Filmbesprechungen

Resident Evil 6: The Final Chapter

Inhalt

Der T-Virus hat die größten Teile der Menschheit dahingerafft und für Alice gibt es kaum noch ein Ziel zur Flucht. Resigniert möchte sie die Sache nun zu Ende bringen und reist zum Ausgangspunkt der Epidemie zurück, um den Umbrella-Konzern an einer Hauptstätte in Raccoon City zu vernichten…

Fazit

Im Gegensatz zum fünften Teil hat das Storytelling endlich wieder Fahrt aufgenommen und die Geschichte zumindest wieder einen kleinen Ticken nach Vorn und letztlich auch zum Abschluss gebracht. Richtig gehaltvoll ging es zwar auch hier nicht zu, doch erneut haben die grandiose Optik und ein furiose Actionszenen für großes Staunen sorgen können.

Wieder einmal hat Anderson das Sprichwort “Style over Substance” wörtlich genommen, Handlung, Figurenentwicklung und alles Andere nach Hinten gedrängt, der ungehemmten Action freien Lauf gelassen. Das Auge wusste gar nicht, wo es hinschauen soll und das Hirn musste eine Arbeit ordentlich eindämpfen.

Abermals waren die Gefechte atemberaubend, blutig und die Hilfe des Computer dabei nicht übel. Die Effekte waren einwandfrei, ebenso der glatte Look, der auf einer hervorragenden Blu-Ray bestens zur Geltung kam. Das war dann soweit auch gut anzuschauen, sofern man Logik und Handlung dafür ausblenden konnte.

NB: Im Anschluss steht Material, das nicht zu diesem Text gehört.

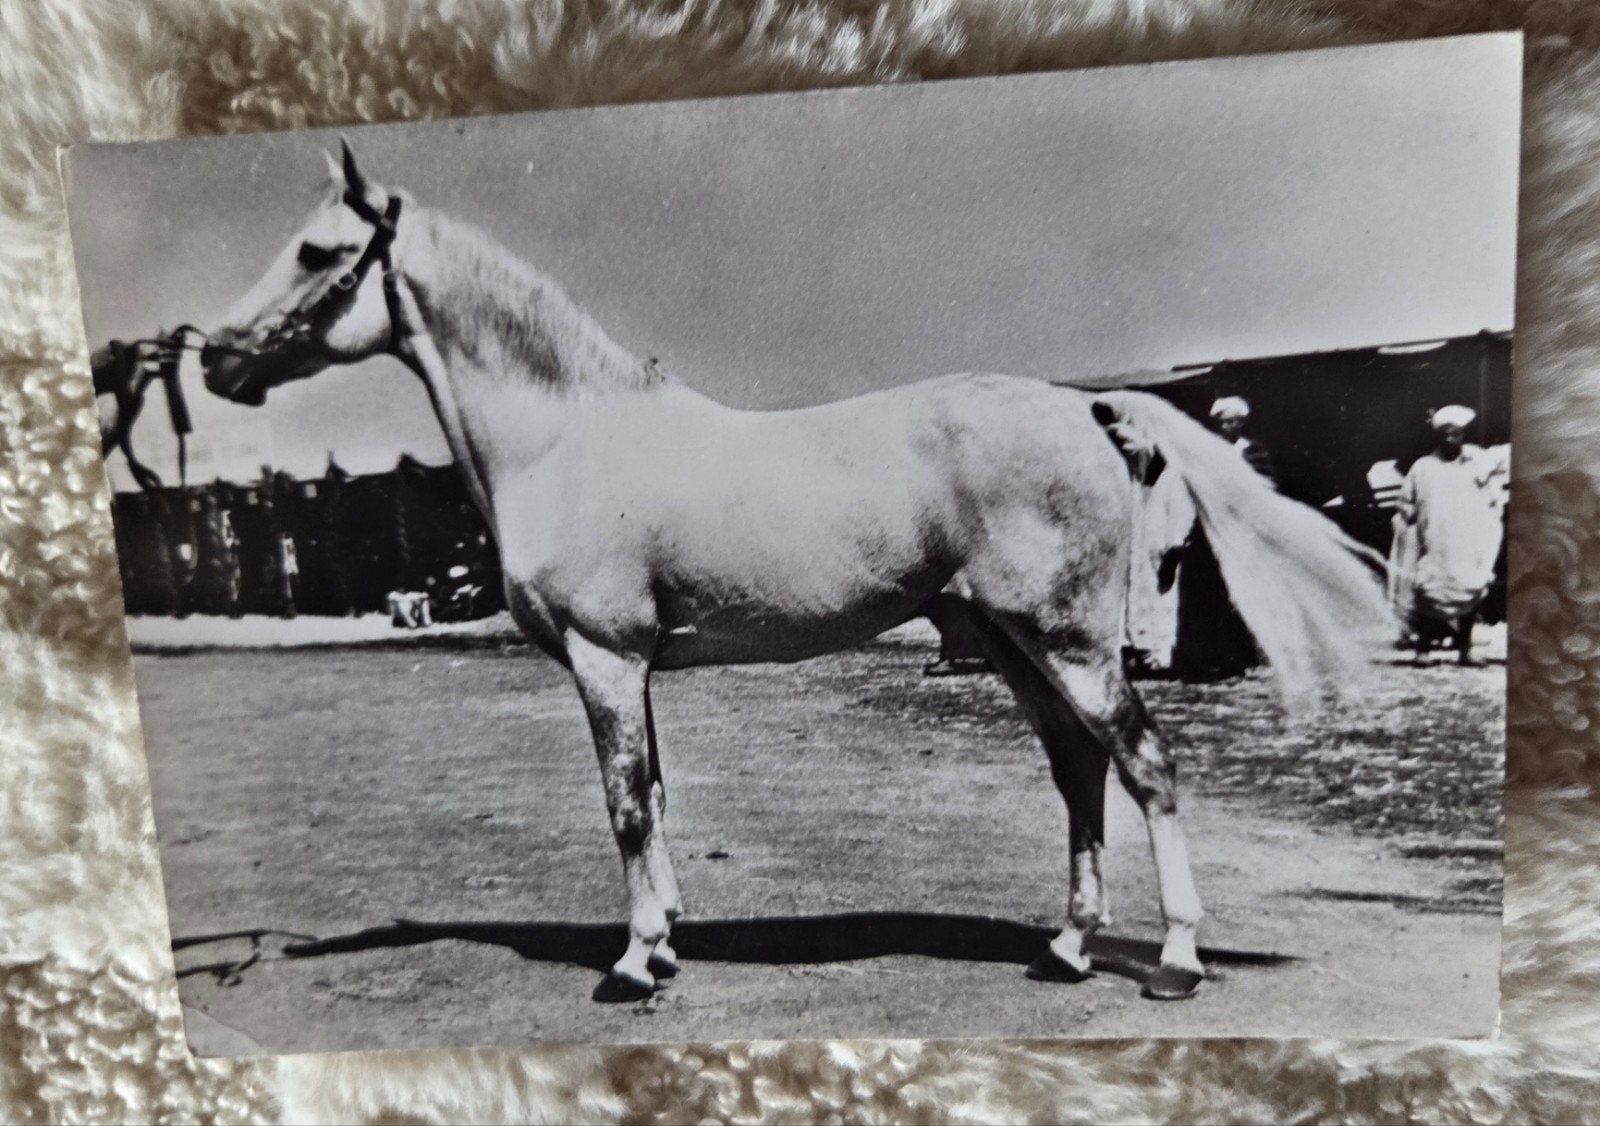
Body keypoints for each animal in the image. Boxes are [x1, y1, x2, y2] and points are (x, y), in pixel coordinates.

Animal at [197, 142, 1391, 1004]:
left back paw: (1177, 961)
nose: (215, 360)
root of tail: (1089, 408)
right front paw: (664, 944)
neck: (568, 438)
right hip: (1012, 643)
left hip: (1073, 642)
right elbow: (656, 796)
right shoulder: (631, 668)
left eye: (315, 253)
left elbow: (625, 804)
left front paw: (631, 966)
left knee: (1144, 764)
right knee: (1078, 771)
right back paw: (1065, 949)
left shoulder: (604, 658)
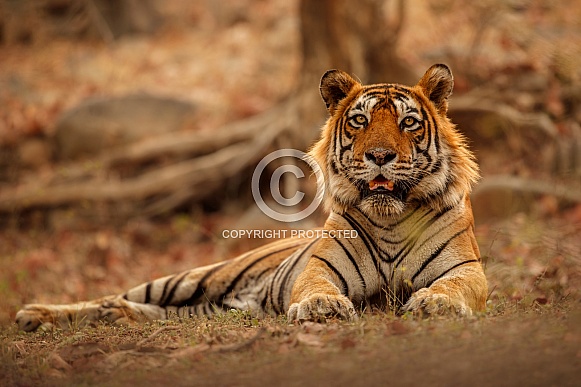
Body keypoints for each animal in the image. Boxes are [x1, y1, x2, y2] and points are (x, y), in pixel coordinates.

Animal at [14, 64, 484, 334]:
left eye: (408, 123)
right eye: (359, 121)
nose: (380, 156)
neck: (390, 220)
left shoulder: (467, 270)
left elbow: (454, 285)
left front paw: (437, 303)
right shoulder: (319, 267)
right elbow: (316, 285)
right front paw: (322, 306)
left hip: (211, 308)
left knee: (153, 311)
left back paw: (116, 317)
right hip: (190, 278)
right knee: (112, 296)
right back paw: (36, 314)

Bis auf ein paar Namen und dem mächtigen Umbrella-Konzern gab es keinerlei echten Parallelen zur Spielevorlage mehr, doch aufmerksamen Zuschauern dürfte dies bereits weitaus früher aufgefallen sein. Inhaltlich gab es dann nicht viel zu berichten, außer dass die Story mit simplen Auflösungen nun endgültig zu Ende erzählt wurde und das Finale durchaus zufrieden stellte.

So richtig gut ist das Finale der Zombie-Serie nicht geworden, doch Anderson blieb seinen bisherigen Qualitäts-Standards weitestgehend treu und erlaubte sich auch keinen Ausreißer. Er lieferte in bekannter Manier ab, verwurschtelte Elemente der Vorlage auf seine eigene Weise und ließ der audiovisuellen Betörung die Vorfahrt. Fans der Vorgänger freuen sich, der Rest wendet sich höchstwahrscheinlich wieder desinteressiert ab.